US President Barack Obama has re-confirmed the Bush administration’s targets to boost the take up of
biofuels in the country’s transport sector, but has added caps on the use of grain-based ethanol with impacts on greenhouse emissions, food prices and land clearing in mind.
George W. Bush’s 2007 Renewable Fuels Standard demands the blending of 36 billion gallons (136 billion litres) per year of biofuels in gasoline by 2022. Under new draft rules released by the Environmental Protection Agency (EPA), a maximum of 15 billion gallons a year of ethanol to come from corn and other grains by 2015.
There is also to be a minimum of 16 billion gallons of second generation biofuels in the US gasoline mix by 2022. Obama’s EPA chief Lisa Jackson said the policy was to ensure corn-based ethanol provides only a bridge to the next generation of biofuels which have a lower carbon footprint over their life-cycle.

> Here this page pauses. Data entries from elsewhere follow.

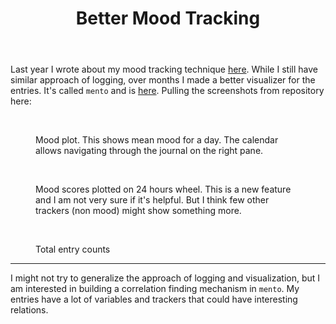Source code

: #+TITLE: Better Mood Tracking
#+TAGS: personal

Last year I wrote about my mood tracking technique [[pile:journal:2020/12/27/mood-tracking][here]]. While I still have
similar approach of logging, over months I made a better visualizer for the
entries. It's called ~mento~ and is [[https://github.com/lepisma/mento][here]]. Pulling the screenshots from repository
here:

#+HTML: <br>

#+CAPTION: Mood plot. This shows mean mood for a day. The
#+CAPTION: calendar allows navigating through the journal on
#+CAPTION: the right pane.
#+ATTR_HTML: :class zoomTarget :data-closeclick true
[[file:./screens/mood-plot.png]]

#+HTML: <br>

#+CAPTION: Mood scores plotted on 24 hours wheel. This is a
#+CAPTION: new feature and I am not very sure if it's helpful.
#+CAPTION: But I think few other trackers (non mood) might
#+CAPTION: show something more.
#+ATTR_HTML: :class zoomTarget :data-closeclick true
[[file:./screens/mood-plot-polar.png]]

#+HTML: <br>

#+CAPTION: Total entry counts
#+ATTR_HTML: :class zoomTarget :data-closeclick true
[[file:./screens/counts.png]]

-----

I might not try to generalize the approach of logging and visualization, but I
am interested in building a correlation finding mechanism in ~mento~. My entries
have a lot of variables and trackers that could have interesting relations.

Corn prices fell marginally for two days following the announcement.
The draft rule changes come as part of a wider $790 million stimulus plan to help corn producers through the credit crisis and develop new cellulosic biofuels from biomass. It proposes to set a requirement for reducing greenhouse emissions from biofuel use, taking into account land-use changes in the US and abroad where other crops might be displaced and more forests cleared to meet combined food and green fuel demand.
Public comments will be taken on the draft rule before finalising the greenhouse limits.